Exercise description:
Reproduce, word for word, the article below about sound system builders in London.

Text & Photos: Seb Carayol

Secrets, legends, and rumors often abound in the world of sound system building. Seb Carayol travelled to London in the late 2000s for a series of interviews with both legends and newcomers who keep the dances sounding nice.

Under his durag, reminiscent of an American rapper, Steppa Dan cuts an imposing shape. Leather clothing, golden tooth, partially-built spliff in one hand, he looks the part. You don’t joke with Steppa Dan even if the current situation jars with his vaguely menacing gait: he’s arranging tens of multicolored balloons on the ceiling. Tonight he’s celebrating his birthday and booked a mobile DJ of sorts for the occasion, Rory, from the Jamaican sound system Stone Love. Steppa can afford it, and it wouldn’t be right to ask how on this day of festivities… No flyer, no announcement but there’s little doubt he’ll fill the large snooker hall he rented in Norwood, where tables lay covered and a tattooed gentleman seemingly out of The Firm – Jocelynn Bain-Hoog’s book of portraits of local gangsters – offices as manager. Dan also has the system covered. For that he called on Shortman, one of the most renowned speaker builders in all the land. Over the years, word of mouth has mythologized builders like Shortman. There is the in-demand master Metro, with his coveted tube amps, the American immigrant Barracuda, the obsessively discreet Jah Tubby, who has never given an interview, the relatively new king of the pre-amps Mark “Mostec” Skeete.

Material provided:
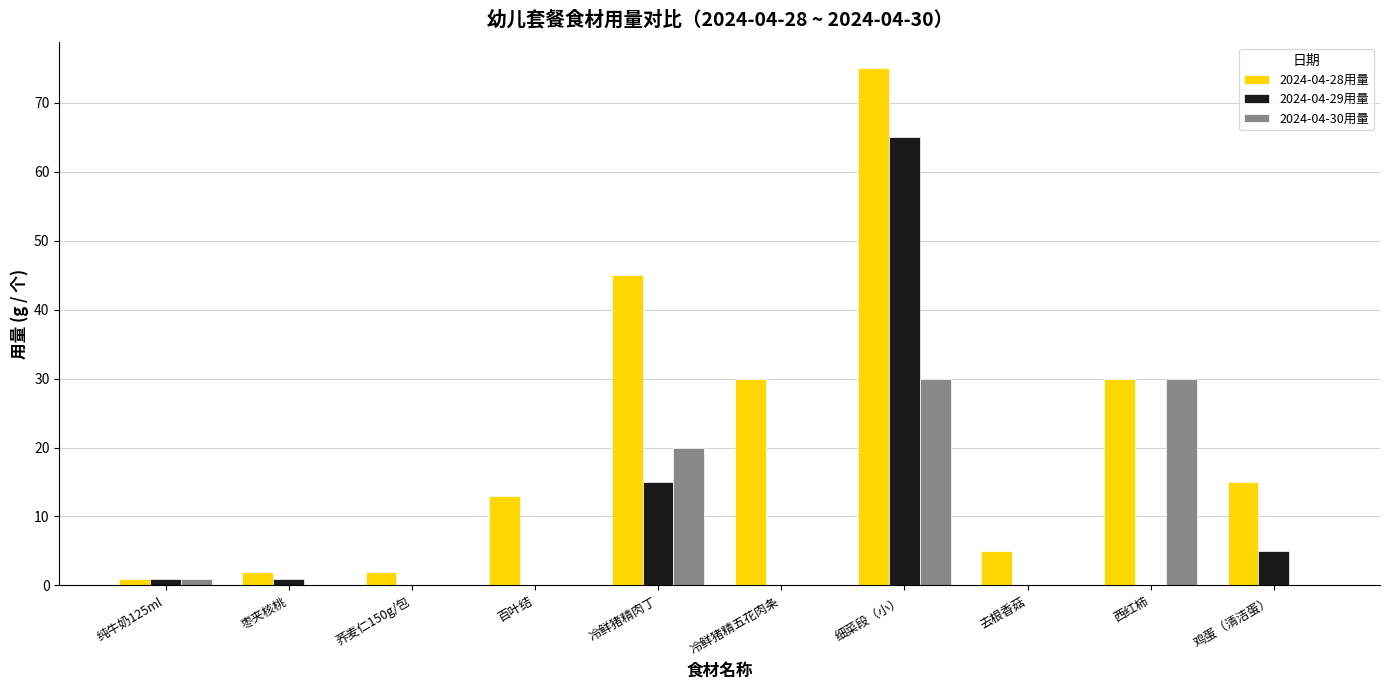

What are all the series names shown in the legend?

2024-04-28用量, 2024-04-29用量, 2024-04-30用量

==

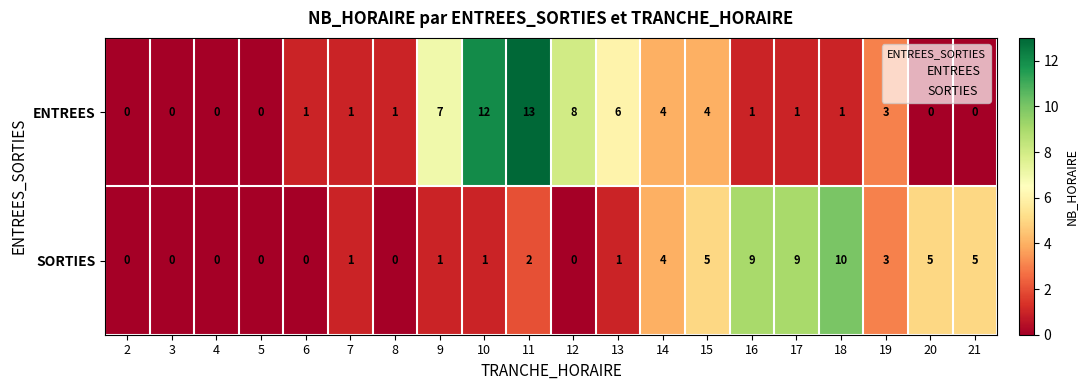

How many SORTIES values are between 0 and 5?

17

Solution for this task:
Text & Photos: Seb Carayol

Secrets, legends, and rumors often abound in the world of sound system building. Seb Carayol travelled to London in the late 2000s for a series of interviews with both legends and newcomers who keep the dances sounding nice.

Under his durag, reminiscent of an American rapper, Steppa Dan cuts an imposing shape. Leather clothing, golden tooth, partially-built spliff in one hand, he looks the part. You don’t joke with Steppa Dan even if the current situation jars with his vaguely menacing gait: he’s arranging tens of multicolored balloons on the ceiling. Tonight he’s celebrating his birthday and booked a mobile DJ of sorts for the occasion, Rory, from the Jamaican sound system Stone Love. Steppa can afford it, and it wouldn’t be right to ask how on this day of festivities… No flyer, no announcement but there’s little doubt he’ll fill the large snooker hall he rented in Norwood, where tables lay covered and a tattooed gentleman seemingly out of The Firm – Jocelynn Bain-Hoog’s book of portraits of local gangsters – offices as manager. Dan also has the system covered. For that he called on Shortman, one of the most renowned speaker builders in all the land. Over the years, word of mouth has mythologized builders like Shortman. There is the in-demand master Metro, with his coveted tube amps, the American immigrant Barracuda, the obsessively discreet Jah Tubby, who has never given an interview, the relatively new king of the pre-amps Mark “Mostec” Skeete.